- [WHAT IS NEEDED]:
Every line from the one bearing "TABLE 1 | Glossary of" through the last line of the records below is to be output exactly, and no other line; leave out the pictures.

[Stored data]
*****
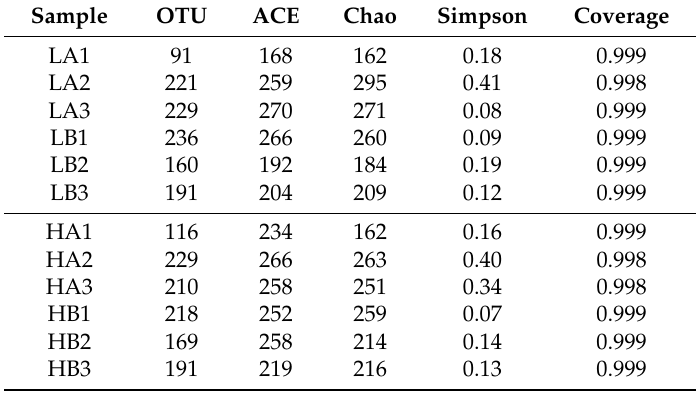
Table 3. Alpha diversity index along the filter under two organic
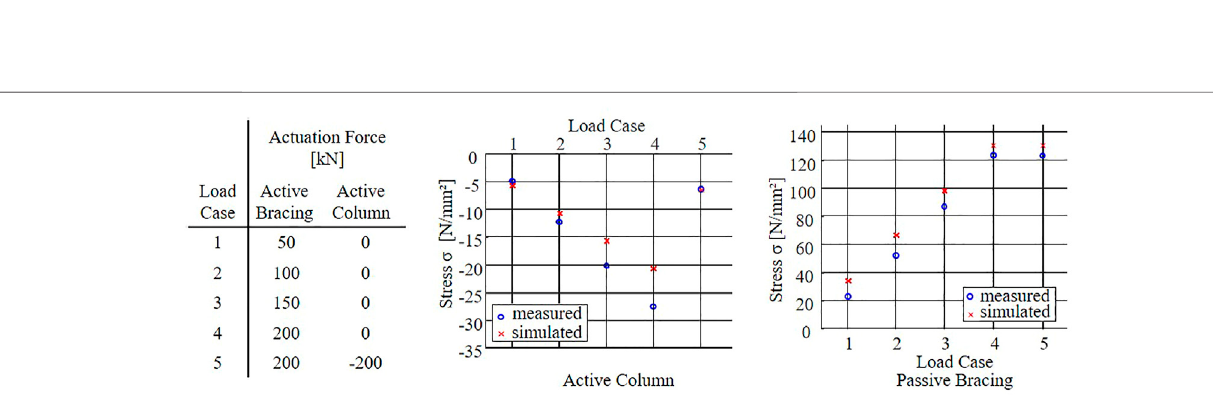
FIGURE 10 | Structure of the active column (left) and prototype (right) (Source: IKTD).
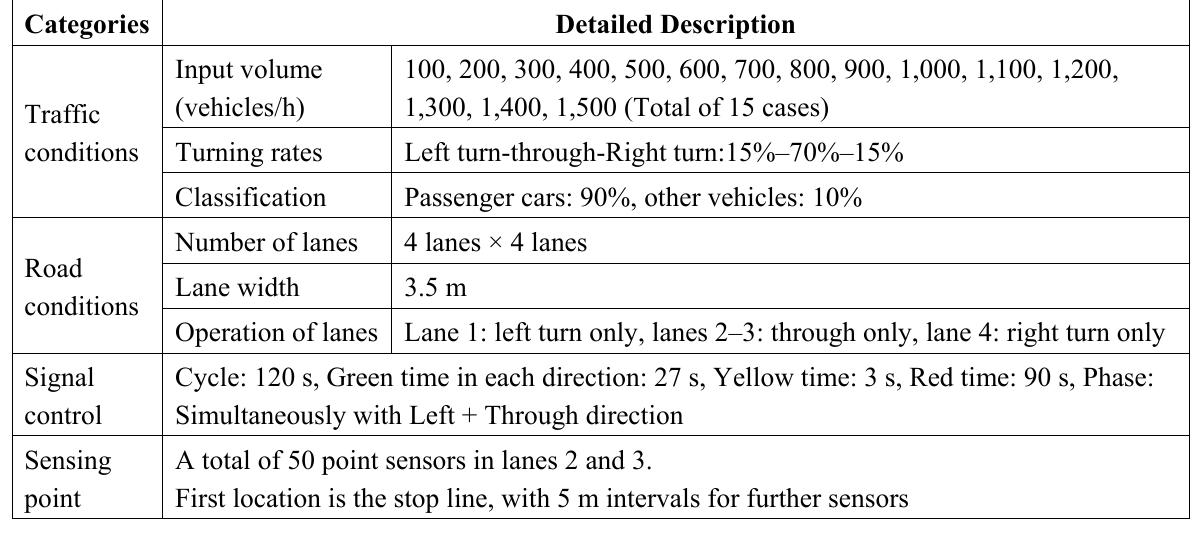
Table 1. Simulation input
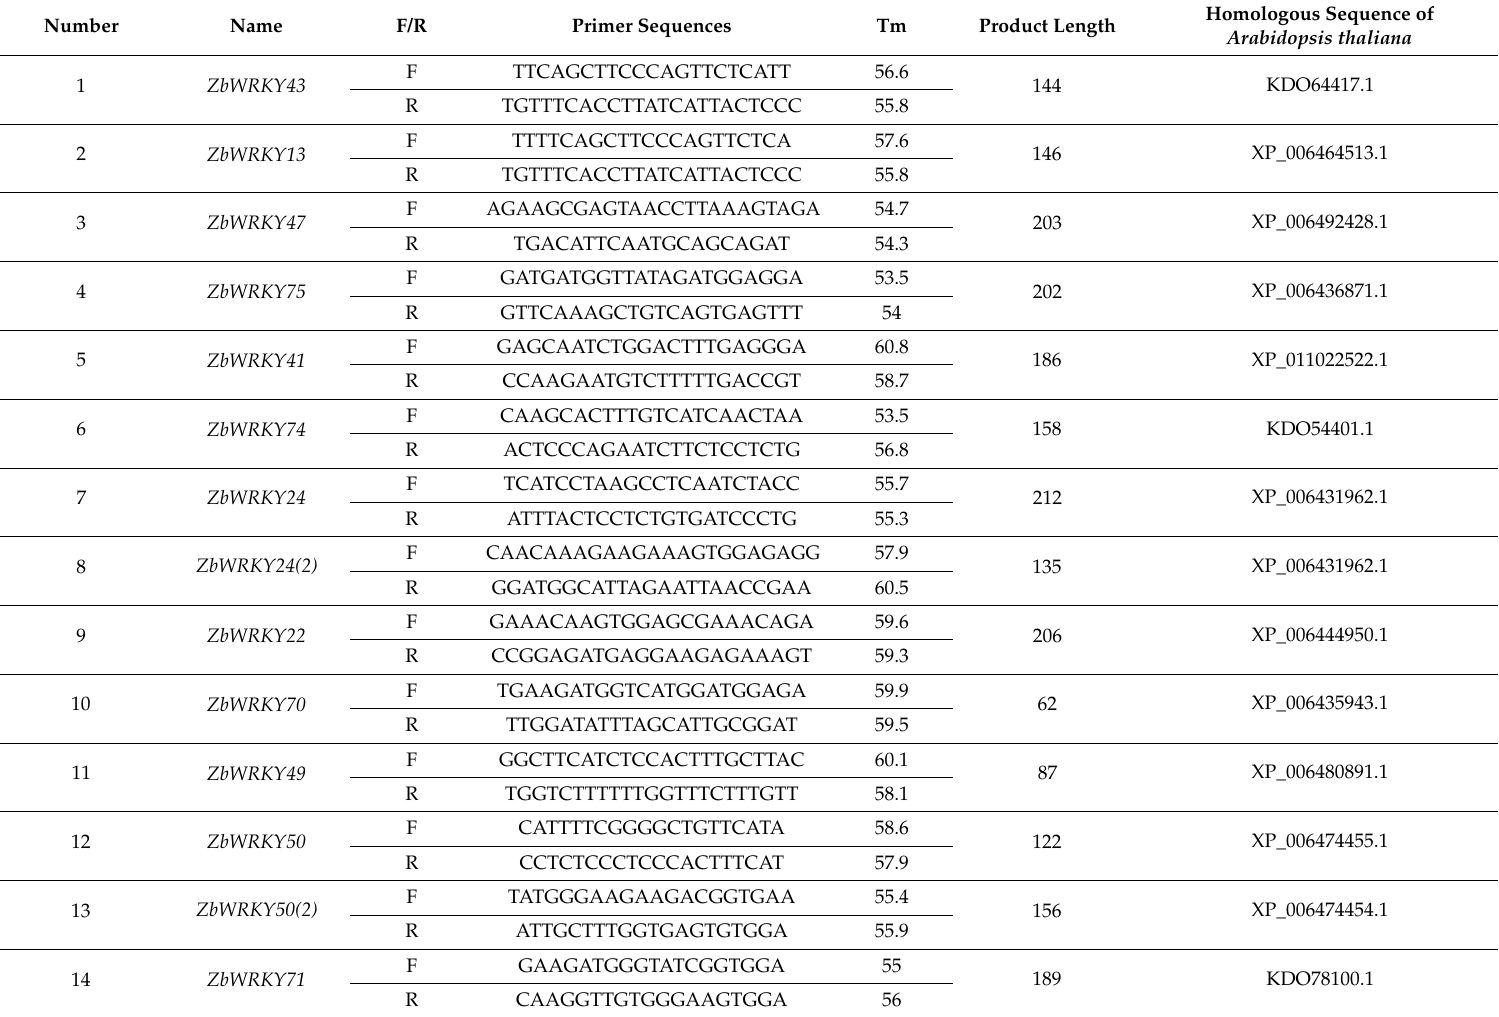
Table 2. Primers for real-time quantitative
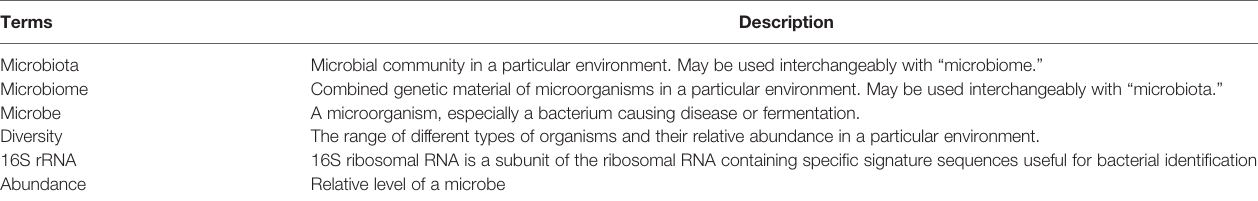
TABLE 1 | Glossary of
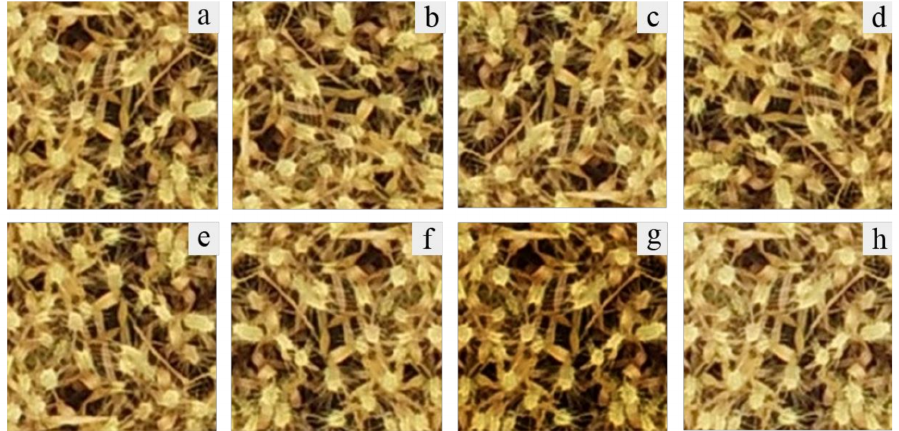
Figure 3. Data augmentations: ( a ) original image, ( b ) rotate 90 ◦ , ( c ) rotate 180 ◦ , ( d ) rotate 270 ◦ , ( e ) vertical flip, ( f ) horizontal flip, ( g ) and ( h ) luminance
*****
- [WRITTEN RESPONSE]:
TABLE 1 | Glossary of
Figure 3. Data augmentations: ( a ) original image, ( b ) rotate 90 ◦ , ( c ) rotate 180 ◦ , ( d ) rotate 270 ◦ , ( e ) vertical flip, ( f ) horizontal flip, ( g ) and ( h ) luminance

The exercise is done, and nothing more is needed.